The operation of adding two integers still requires type checking of the arguments. Therefore, it is not completely unconstrained, but this type checking is much faster to implement than the fully generalized object-oriented add operation.
Finally, it is possible for a function to be called millions of times with integer arguments, and then suddenly a small piece of code calls it with floating-point arguments, or worse. At this point, the interpreter will execute the original bytecode directly. This is an important part of the process, so that you always get the full Python semantics.
PythonCat Note: The ultimate goal of the Shannon Project is to layer the execution of the interpreter and make custom optimizations for the different layers. See the Github project description (https://github.com/markshannon/faster-cpython/blob/master/tiers.md) for details.
4. You usually hear about these techniques when talking about JIT (Just-In-Time) compilers, but officially Python doesn’t have them yet.

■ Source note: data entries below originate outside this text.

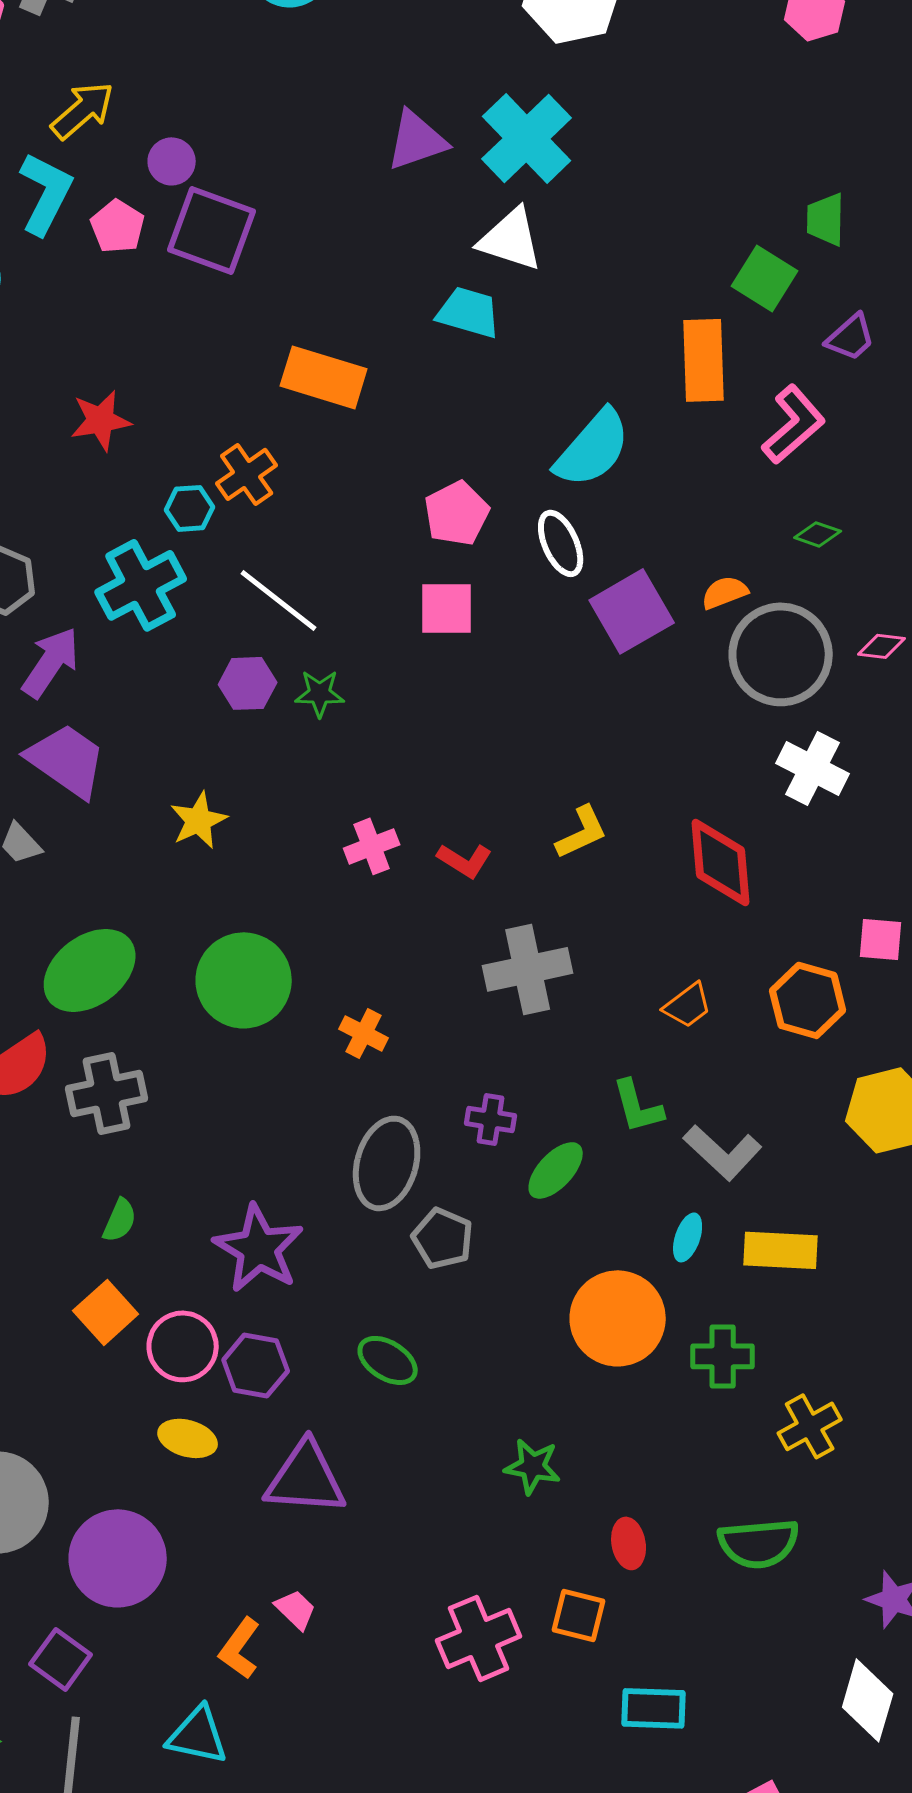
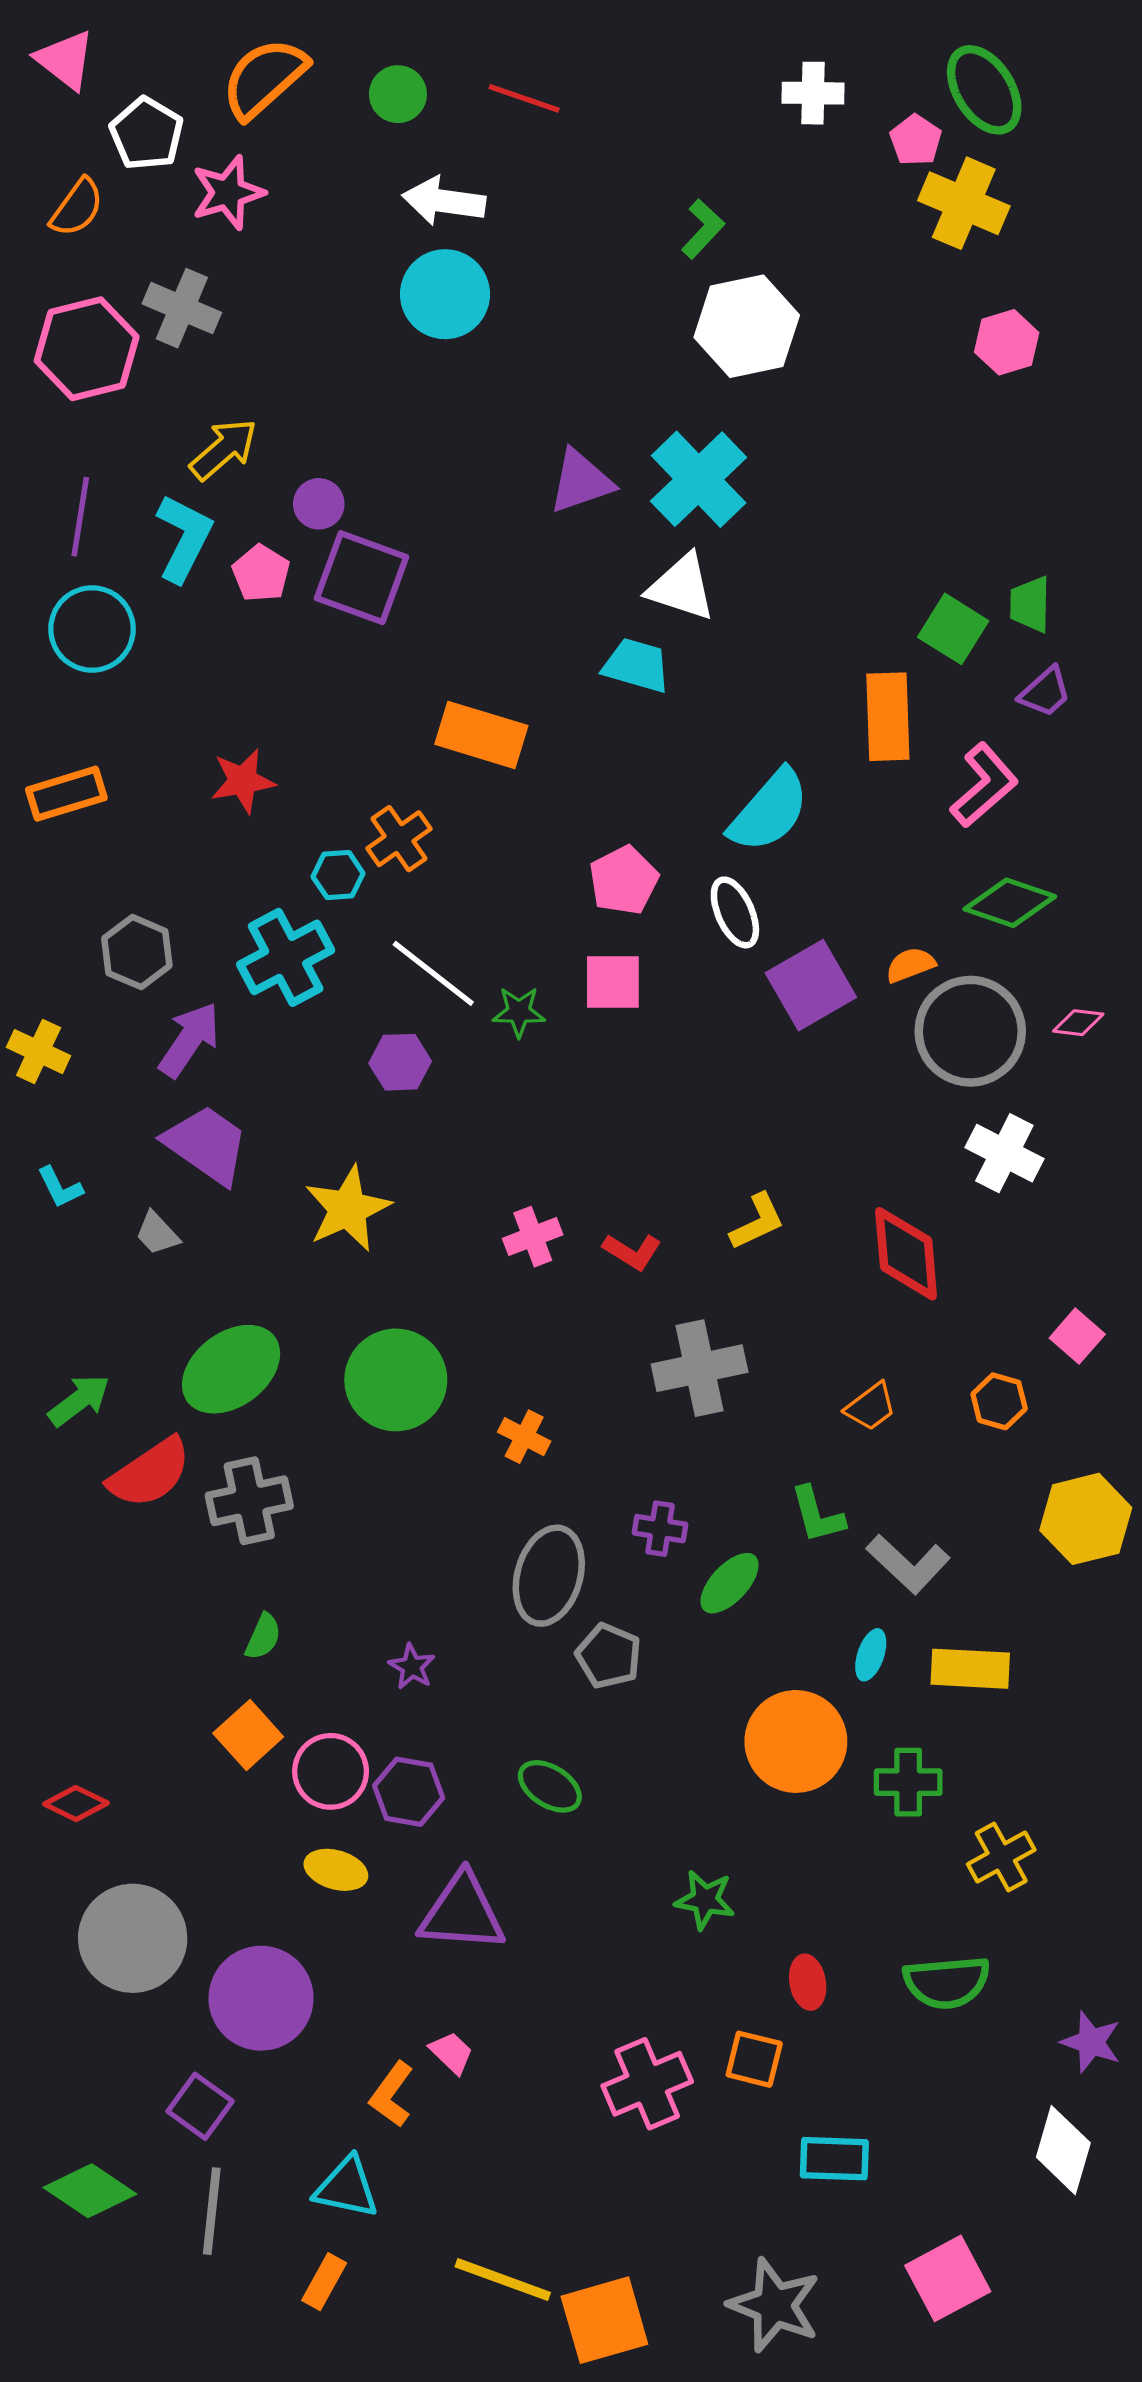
green trapezoid: (826, 219) -> (1030, 604), moved
green diamond: (818, 534) -> (1010, 903), size x1.8
green star: (320, 693) -> (519, 1012), moved
yellow star: (199, 820) -> (348, 1209), size x1.4
pink square: (881, 939) -> (1077, 1336), turned 36
orange hexagon: (808, 1000) -> (999, 1401), size x0.7
purple star: (259, 1248) -> (412, 1667), size x0.5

Guido: The Just-In-Time compilation scenario has a ton of emotional baggage that we want to avoid. For example, it’s not clear what exactly we’re compiling, and when. The interpreter compiles the source code into bytecode before the program starts executing, and then, in turn, converts the bytecode into specialized bytecode. This means that everything happens at some point in the runtime, so which part is called Just-In-Time (JIT)?
Also, it is often assumed that JIT automatically makes all code better. Unfortunately, you usually can’t really predict the performance of your code. Thanks to modern CPUs and their magical branch predictions, we already have enough performance. For example, we wrote a piece of code in a way that we thought would significantly reduce the number of memory accesses. However, when benchmarking it, we found that it ran as fast as the old unoptimized code because the CPU calculated the optimized access pattern without any help from us. I wish I knew what modern CPUs are doing with branch prediction and inline caching, because it’s like magic.